中共審計署披露,中共計生委官員從2009到2012年間,非法徵收超過1.6億罰款,加強了人們普遍對於政府官員從一胎化政策當中獲取經濟利益的懷疑。外媒披露,某些地方當局甚至允許計生委官員截留徵收的社會撫養費的一部份作為個人收入。依靠超生發財成為政府的既得利益,這是為甚麼中共難以放棄臭名昭著的一胎化政策的原因。
衛報:徵收超生罰款16億元還是165億元?
《衛報》報導說,一胎化這項爭議性政策,於1979年推出,以遏制人口增長,近年有所放鬆。雖然大多數中國人仍然只能生一胎,但是某些人群包括少數民族和獨生子女夫婦被允許生兩胎。違反這個政策可能導致昂貴的罰款,官方稱為「社會補償費」,即使對於貧窮的農民,也可能達到數千英鎊。

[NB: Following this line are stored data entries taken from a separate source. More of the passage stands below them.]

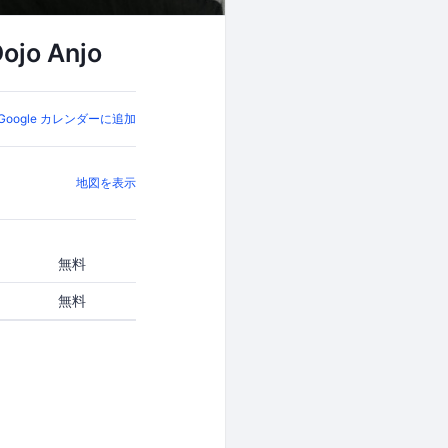
o Anjo
Google カレンダーに追加
地図を表示
無料
無料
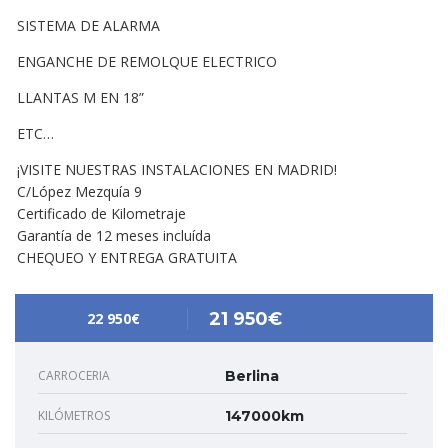
SISTEMA DE ALARMA
ENGANCHE DE REMOLQUE ELECTRICO
LLANTAS M EN 18”
ETC…
¡VISITE NUESTRAS INSTALACIONES EN MADRID!
C/López Mezquía 9
Certificado de Kilometraje
Garantía de 12 meses incluída
CHEQUEO Y ENTREGA GRATUITA
21 950€
22 950€
CARROCERIA
Berlina
KILÓMETROS
147000km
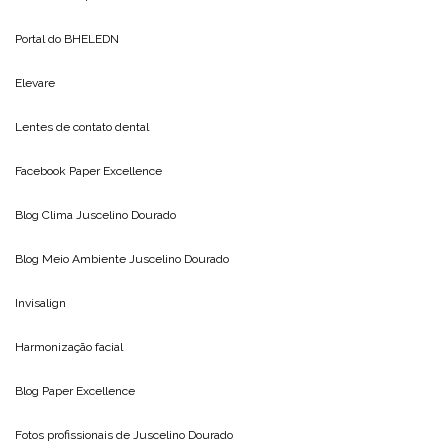
Portal do
BHELEDN
Elevare
Lentes de contato dental
Facebook Paper Excellence
Blog Clima
Juscelino Dourado
Blog Meio Ambiente
Juscelino Dourado
Invisalign
Harmonização facial
Blog
Paper Excellence
Fotos profissionais de
Juscelino Dourado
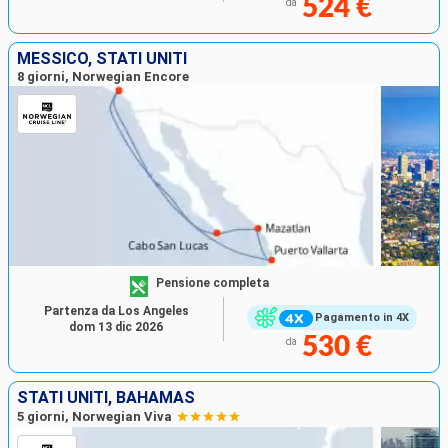
524 €
da
MESSICO, STATI UNITI
8 giorni, Norwegian Encore
Pensione completa
Partenza da Los Angeles
Pagamento in 4X
dom 13 dic 2026
530 €
da
STATI UNITI, BAHAMAS
5 giorni, Norwegian Viva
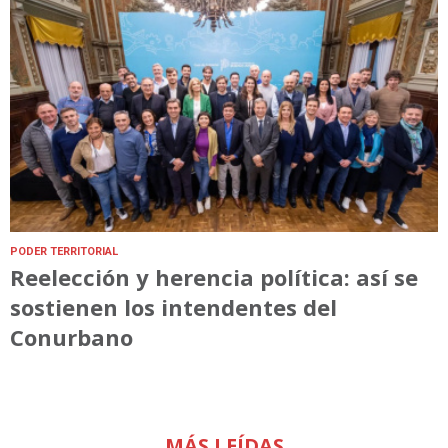
PODER TERRITORIAL
Reelección y herencia política: así se
sostienen los intendentes del
Conurbano
MÁS LEÍDAS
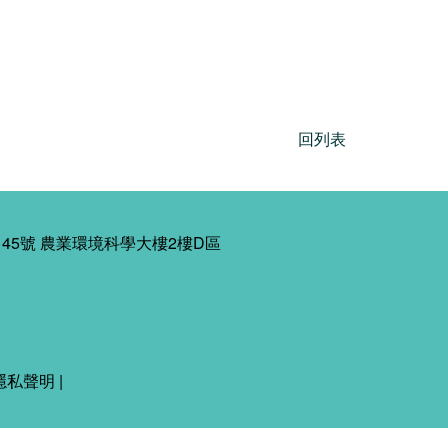
回列表
45號 農業環境科學大樓2樓D區
隱私聲明
|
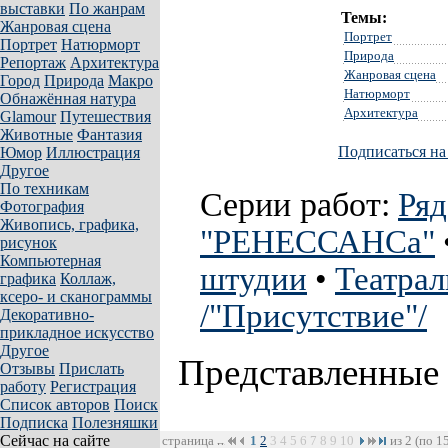
выставки
По жанрам
Темы:
Жанровая сцена
Портрет
Портрет
Натюрморт
Природа
Репортаж
Архитектура
Жанровая сцена
Город
Природа
Макро
Натюрморт
Обнажённая натура
Архитектура
Glamour
Путешествия
Животные
Фантазия
Подписаться на
Юмор
Иллюстрация
Другое
По техникам
Серии работ:
Ряд
Фотография
Живопись, графика,
"РЕНЕССАНСа"
рисунок
Компьютерная
штудии
•
Театрал
графика
Коллаж,
ксеро- и сканограммы
/"Присутствие"/
Декоративно-
прикладное искусство
Другое
Представленные
Отзывы
Прислать
работу
Регистрация
Список авторов
Поиск
Подписка
Полезняшки
Сейчас на сайте
страница
1
2
3
4
5
6
7
8
9
10
из 2 (по 1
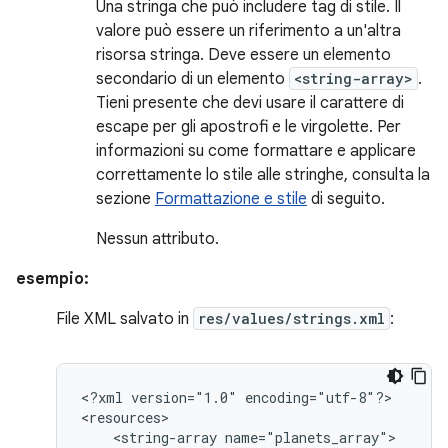
Una stringa che può includere tag di stile. Il
valore può essere un riferimento a un'altra
risorsa stringa. Deve essere un elemento
secondario di un elemento
<string-array>
.
Tieni presente che devi usare il carattere di
escape per gli apostrofi e le virgolette. Per
informazioni su come formattare e applicare
correttamente lo stile alle stringhe, consulta la
sezione
Formattazione e stile
di seguito.
Nessun attributo.
esempio:
File XML salvato in
res/values/strings.xml
:
<?xml
version="1.0"
encoding="utf-8"?>

<string-array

中共國家媒體週四報導說,由國家審計署對九個省的45個縣從2009年初到2012年五月份進行的調查確定不當徵收計生罰款16億元人民幣(1.62億英鎊)。
「審計署披露在處理罰款當中各種不同的問題,包括有關超生數字的不準確報告,未成功收取費用和地方官員徵收高出規定的罰款。」新華社說。中央政府監管機構要求把這些資金分配給公共服務。但中國國際電台說,某些錢被用於作為「招待費」和「政府人員津貼」。
香港的人權觀察高級研究員林偉(Nicholoas Bequelin)說:「它是社會動盪的一個因素,非常不得人心,深深的不平等,因為它特別的針對農村人和城市裡的農民工女性。」
七月份,浙江省一個律師揭示了計生系統臭名昭著的不透明財政,他從17個省的計生辦公室獲得紀錄。他發現,在2012年,計生委辦公室徵收了165億元(17億英鎊)罰款。這些錢怎麼花掉的不清楚。
批評者稱一胎化政策是過時的和殘酷的。他們說,它推動了性別選擇性墮胎,因為許多農村家庭傾向於要男孩,和一個潛在的人口危機,到時候獨生子女們必須財政支持一個龐大的老年人隊伍。
它也產生了一系列人權侵犯事件。綁架,強迫墮胎,法外拘留在農村地區仍然普遍,那裏計生官員揮舞著巨大的權力。
「我認為有一種概念認為,計劃生育在中國不再是一個問題,人們並不真的在意,那些在意的人只需要繳付罰款就好了。」林偉說:「我認為這是一個錯誤的看法。在城市人口當中的大多數這可能是真的,但是對於農村人口的大部份它肯定不是真的,特別是在這個國家最貧窮的地方。」
大西洋月報:中共是如何從一胎化政策盈利的?
《大西洋月報》9月4日報導說,當爭論中共的一胎化政策的時候,中國國內媒體和海外觀察者大多數聚焦於它對於人口結構的影響或執行政策時候的不人道事件比如強迫墮胎。幾乎沒有提及的是政府在通過收取所謂的「社會撫養費」而從這個政策盈利。
中國的超生家庭必須繳納這個費用。在80年代,這個費用被俗稱「超生罰款」。在1994年,這個名字被官方改為「非計劃出生費」。六年後,國務院發佈一個文件再次改名為「社會撫養費」。
在2002年,國務院給予它一個官方的定義:超生公民繳納的費用,用來賠償政府的公共物品支出,調整對自然資源的消耗以及保護環境。既然社會撫養費被官方定義為一個「行政費」而不是「罰款」,有關它的收取和支出的信息應該被包括在財政局的預算當中並且公諸於眾。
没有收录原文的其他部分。